Pengukuran Kepuasan Konsumen


            Penelitian mengisyaratkan dua metode umum untuk mengukur kepuasan konsumen (Dahaner, 1995): yaitu pendekatan “analisis kesenjangan” dan pendekatan “berbasis kinerja”.
Pendekatan Analisis Kesenjangan (Gap Analysis)
            Pendekatan “analisis kesenjangan” membandingkan harapan-harapan atau ekspektasi konsumen dan kinerja dengan menggunakan instrumen SERVQUAL. Parasuraman dkk. (1988) mengidentifikasi SERVQUAL sebagai suatu instrumen yang telah diterima secara meluas sebagai piranti pengukuran untuk mengukur kualitas pelayanan (jasa). Atas dasar wawancara dengan kelompok fokus, mereka menemukan bahwa para konsumen jasa mengevaluasi kualitas pelayanan/jasa melalui lima dimensi yang membentuk SERVQUAL, yaitu: tangibles (wujud nyata), reliability (keandalan), responsiveness (daya tanggap), assurance (jaminan), dan empathy (empati). Meskipun demikian, beberapa peneliti juga meragukan validitas SERVQUAL sebagai suatu skala pengukuran untuk semua jasa (Gundersen dkk., 1996).

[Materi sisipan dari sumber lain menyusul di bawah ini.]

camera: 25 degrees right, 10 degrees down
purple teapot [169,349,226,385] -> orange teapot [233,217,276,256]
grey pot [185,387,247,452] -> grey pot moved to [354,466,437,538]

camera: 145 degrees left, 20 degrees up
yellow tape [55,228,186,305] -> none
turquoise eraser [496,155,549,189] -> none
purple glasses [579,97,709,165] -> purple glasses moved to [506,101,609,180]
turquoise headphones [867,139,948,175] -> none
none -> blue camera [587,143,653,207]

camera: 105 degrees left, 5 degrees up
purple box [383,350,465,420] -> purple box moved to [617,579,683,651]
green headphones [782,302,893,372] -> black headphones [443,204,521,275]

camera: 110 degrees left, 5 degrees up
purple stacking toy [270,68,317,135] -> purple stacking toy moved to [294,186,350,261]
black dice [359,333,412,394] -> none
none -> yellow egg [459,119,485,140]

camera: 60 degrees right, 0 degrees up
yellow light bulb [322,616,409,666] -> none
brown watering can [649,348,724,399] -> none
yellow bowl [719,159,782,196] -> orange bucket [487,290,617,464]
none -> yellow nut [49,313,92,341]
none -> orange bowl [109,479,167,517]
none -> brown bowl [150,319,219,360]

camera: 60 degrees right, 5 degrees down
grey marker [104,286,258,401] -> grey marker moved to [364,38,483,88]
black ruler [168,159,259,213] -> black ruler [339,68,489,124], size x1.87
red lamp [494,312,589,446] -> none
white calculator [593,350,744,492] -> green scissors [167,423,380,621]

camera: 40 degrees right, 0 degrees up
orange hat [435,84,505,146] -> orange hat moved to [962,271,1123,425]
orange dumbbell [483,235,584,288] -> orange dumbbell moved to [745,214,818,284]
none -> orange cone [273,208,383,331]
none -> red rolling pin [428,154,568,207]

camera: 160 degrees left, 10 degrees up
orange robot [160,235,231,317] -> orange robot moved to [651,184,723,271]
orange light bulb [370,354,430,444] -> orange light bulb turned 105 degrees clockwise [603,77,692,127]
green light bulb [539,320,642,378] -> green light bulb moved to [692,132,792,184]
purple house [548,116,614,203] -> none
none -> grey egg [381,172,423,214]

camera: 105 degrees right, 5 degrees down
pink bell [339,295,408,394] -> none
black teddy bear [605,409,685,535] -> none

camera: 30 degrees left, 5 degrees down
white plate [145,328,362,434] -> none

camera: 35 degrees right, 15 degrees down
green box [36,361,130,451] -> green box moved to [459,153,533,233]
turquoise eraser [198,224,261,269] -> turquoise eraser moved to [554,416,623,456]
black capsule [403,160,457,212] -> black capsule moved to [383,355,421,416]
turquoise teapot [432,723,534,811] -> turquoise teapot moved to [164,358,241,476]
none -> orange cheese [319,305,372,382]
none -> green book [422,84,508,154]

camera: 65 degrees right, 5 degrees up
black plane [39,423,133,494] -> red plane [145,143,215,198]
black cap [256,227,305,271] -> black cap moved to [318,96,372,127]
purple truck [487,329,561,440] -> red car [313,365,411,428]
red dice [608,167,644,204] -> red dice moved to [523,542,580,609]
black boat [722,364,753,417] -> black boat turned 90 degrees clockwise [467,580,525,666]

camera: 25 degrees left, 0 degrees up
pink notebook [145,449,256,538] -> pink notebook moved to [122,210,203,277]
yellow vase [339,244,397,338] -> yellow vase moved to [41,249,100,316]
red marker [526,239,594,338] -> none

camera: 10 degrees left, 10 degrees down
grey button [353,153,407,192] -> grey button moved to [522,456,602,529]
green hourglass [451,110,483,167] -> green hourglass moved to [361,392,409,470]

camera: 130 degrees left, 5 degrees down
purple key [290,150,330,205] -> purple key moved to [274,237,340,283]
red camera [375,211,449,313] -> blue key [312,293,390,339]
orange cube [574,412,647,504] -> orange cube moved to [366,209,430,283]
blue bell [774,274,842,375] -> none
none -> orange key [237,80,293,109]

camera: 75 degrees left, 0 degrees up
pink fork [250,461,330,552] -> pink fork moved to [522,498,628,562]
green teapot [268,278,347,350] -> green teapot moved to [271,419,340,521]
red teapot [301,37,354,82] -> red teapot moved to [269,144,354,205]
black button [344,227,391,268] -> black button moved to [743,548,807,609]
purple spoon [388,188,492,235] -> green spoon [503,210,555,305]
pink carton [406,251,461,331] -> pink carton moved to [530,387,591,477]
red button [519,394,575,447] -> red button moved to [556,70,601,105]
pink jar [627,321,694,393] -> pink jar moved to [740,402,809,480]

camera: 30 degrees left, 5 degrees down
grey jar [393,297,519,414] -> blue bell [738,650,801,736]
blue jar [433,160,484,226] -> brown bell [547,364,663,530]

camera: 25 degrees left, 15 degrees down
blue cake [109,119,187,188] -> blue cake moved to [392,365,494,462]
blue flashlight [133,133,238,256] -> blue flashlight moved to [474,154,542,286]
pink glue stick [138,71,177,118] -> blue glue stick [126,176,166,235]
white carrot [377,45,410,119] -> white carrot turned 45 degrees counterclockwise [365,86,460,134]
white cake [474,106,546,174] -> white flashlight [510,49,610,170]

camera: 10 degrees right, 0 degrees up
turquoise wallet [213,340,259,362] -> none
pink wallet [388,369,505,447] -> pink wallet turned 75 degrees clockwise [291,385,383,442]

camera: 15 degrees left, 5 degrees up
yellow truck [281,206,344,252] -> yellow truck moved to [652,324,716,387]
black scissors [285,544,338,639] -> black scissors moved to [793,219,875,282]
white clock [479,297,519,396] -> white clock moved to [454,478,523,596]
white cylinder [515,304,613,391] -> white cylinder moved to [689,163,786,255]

            Studi-studi empiris menghasilkan hasil-hasil yang tidak konsisten sehubungan dengan isu penyertaan ekspektasi konsumen sebagai suatu variabel dalam mengukur kualitas pelayanan yang dipersepsi (Cronin dan Taylor, 1992). Lebih lanjut, sejumlah studi lainnya mengindikasikan dimensi-dimensi yang diidentifikasi oleh Parasuraman dkk. (1988) kurang mencukupi untuk pemakaian skala SERVQUAL sebagai suatu pengukuran universal di keseluruhan kisaran industri jasa (Gundersen dkk., 1996; Cronin dan Taylor, 1992). Selain itu, praktik pengajuan pertanyaan kepada para konsumen tentang ekspektasi mereka “setelah” pemakaian jasa atau layanan hanya memberikan nilai yang terbatas, karena ekspektasi harus diukur sebelum pemakaian jasa, sedangkan kinerja harus diukur setelah pemakaian jasa (Carman, 1990). Beberapa peneliti menunjukkan keraguan atas pemakaian metode ini untuk mengukur kepuasan konsumen pada sektor-sektor yang memiliki sejumlah komponen tak wujud seperti misalnya industri hospitality (Oh dan Parks, 1997). Sekalipun terdapat beberapa kritik atas SERVQUAL, belum ada skala lain yang sebanding yang pernah dikembangkan untuk analisis kesenjangan.
Pendekatan Berbasis-Kinerja
            Beberapa peneliti menggunakan “metode berbasis-kinerja” untuk mengukur kepuasan konsumen (Cronin dan Taylor, 1992; 1994; Gundersen dkk., 1996). Dalam pendekatan ini, kepuasan diukur semata-mata menurut atribut-atribut kinerja barang dan jasa. Sifat kinerja yang bersifat evaluatif secara eksklusif membuat pengukuran menjadi tidak problematis (Oh dan Parks, 1997); dengan kata lain, ia diukur menurut apakah kinerja dari atribut-atribut tersebut muncul sesuai dengan yang diharapkan. Suatu studi yang dilakukan oleh Cronin dan Taylor (1992) sungguh-sungguh membandingkan pengukuran kinerja belaka atas kualitas pelayanan (SERVPERF) dengan tiga pengukuran lain: SERVQUAL, SERVQUAL ditimbang, dan SERVPERF ditimbang. Temuan-temuan penelitian memperlihatkan keunggulan skala SERVPERF jika dibandingkan dengan pengukuran-pengukuran lainnya. Suatu kajian serupa yang dilakukan dalam setting perawatan kesehatan oleh McAlexander dkk. (1994) mendukung temuan-temuan Cronin dan Taylor (1992) dan memperlihatkan bahwa SERVPERF tampak lebih unggul dibanding SERVQUAL dalam mengukur kualitas/jasa.